1. Dizem as estatísticas recentes que o salário médio nacional retrocedeu para 1124 euros em 2014. Brutos, claro. Em torno, portanto, dos 800 euros líquidos ou menos, para quem seja assalariado. Este salário médio é quase metade do salário mínimo no Luxemburgo e está próximo do rendimento mínimo garantido na Bélgica. Irlanda, Alemanha, Holanda e França têm também salários mínimos em torno dos 1500 euros.
Tudo isto é sobejamente conhecido neste país que tem vivido sempre acima das suas possibilidades. O país que tem um salário mínimo de 505 euros (abaixo das Honduras e semelhante ao pago no Irão, já agora) e um salário médio de 1124 euros consegue, mesmo assim, ter mais de 13% de desemprego ou 22% de taxa de risco de pobreza para famílias com crianças após transferências sociais.

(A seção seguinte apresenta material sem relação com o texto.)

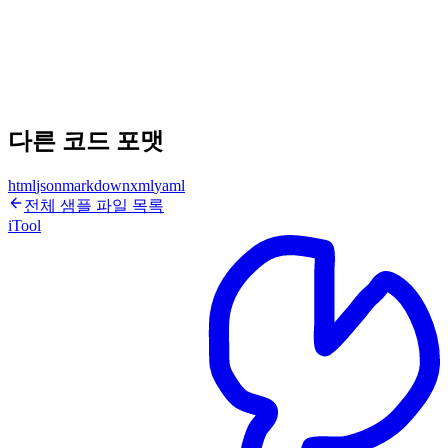
다른 코드 포맷
html
json
markdown
xml
yaml
전체 샘플 파일 목록
iTool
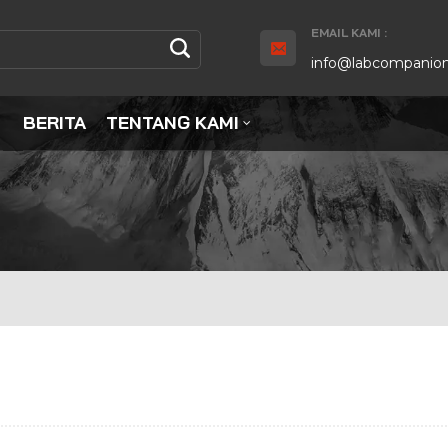
EMAIL KAMI :
info@labcompanion
BERITA
TENTANG KAMI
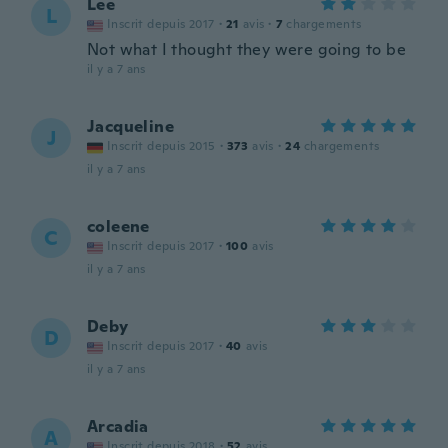
Lee
L
Inscrit depuis 2017
·
21
avis
·
7
chargements
Not what I thought they were going to be
il y a 7 ans
Jacqueline
J
Inscrit depuis 2015
·
373
avis
·
24
chargements
il y a 7 ans
coleene
C
Inscrit depuis 2017
·
100
avis
il y a 7 ans
Deby
D
Inscrit depuis 2017
·
40
avis
il y a 7 ans
Arcadia
A
Inscrit depuis 2018
·
52
avis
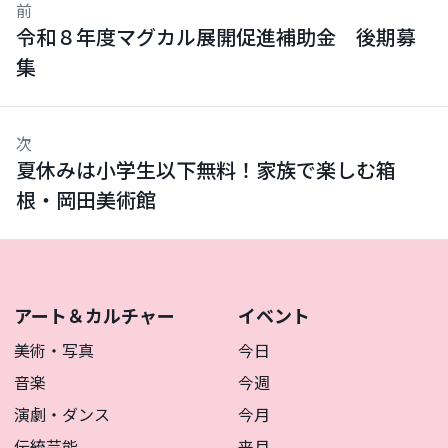
前
令和８年度マグカル展開促進補助金 後期募
集
次
夏休みは小学生以下無料！家族で楽しむ箱
根・岡田美術館
アート＆カルチャー
イベント
美術・写真
今日
音楽
今週
演劇・ダンス
今月
伝統芸能
来月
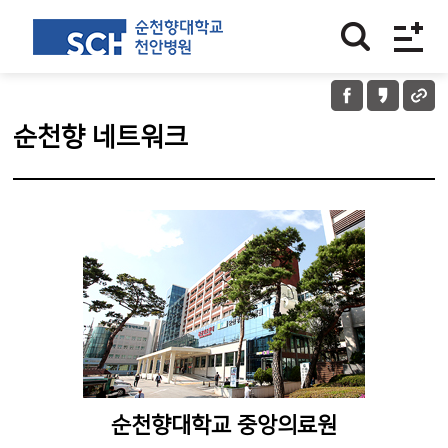
순천향 네트워크
순천향대학교 중앙의료원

Pode ser que alguém se volte a lembrar, na próxima campanha eleitoral, de falar do peso excessivo dos salários e de como é preciso flexibilizar adicionalmente o tal mercado de trabalho. Quando o fizerem, é bom que não se esqueçam dos padrões salariais que temos e, porque não, os mencionem com orgulho e esperança: abaixo das Honduras e idênticos aos do Irão.
2. O Tribunal de Contas levantou dúvidas, imagina-se que fundamentadas, sobre as privatizações recentes da EDP e da REN, no sentido de estas terem respondido essencialmente às necessidades das finanças públicas no curto prazo, mas terem sido feitas sem acautelar os interesses nacionais para o futuro neste sector. Enquanto outros países europeus asseguraram golden shares do Estado, controlo accionista público ou limitações no poder de accionistas não europeus, nada disso se passou em Portugal.
A história repete-se sempre entre nós. Os monopólios públicos rapidamente se convertem em monopólios privados, acompanhados de um arranjo floral a que se chama, quando conveniente, concorrência e mercado livre. Deve ser o mesmo mercado livre que leva um desgraçado a bater-me à porta ao sábado de manhã e a mentir descaradamente em toda a linha só para obter uma assinatura para um contrato de electricidade com um outro fornecedor. Vale tudo porque nada vale.
3. Na imprensa de ontem lia-se que há professores de universidades privadas pagos a cinco euros à hora, o que já nem se paga hoje por trabalho doméstico. Isto diz muito, só por si, sobre a oferta disponibilizada pelo ensino superior privado, com a conivência e a irresponsabilidade de vários governos e entidades públicas, e sobre o modelo de “excelência” desse sector. Ao mesmo tempo, a acreditação e a avaliação de instituições e de cursos atingem picos de burocracia impensáveis e têm custos financeiros relevantes para as escolas. Tudo tão regulado, tudo tão avaliado, tudo tão acreditado… E os bons professores e as boas aulas, já agora?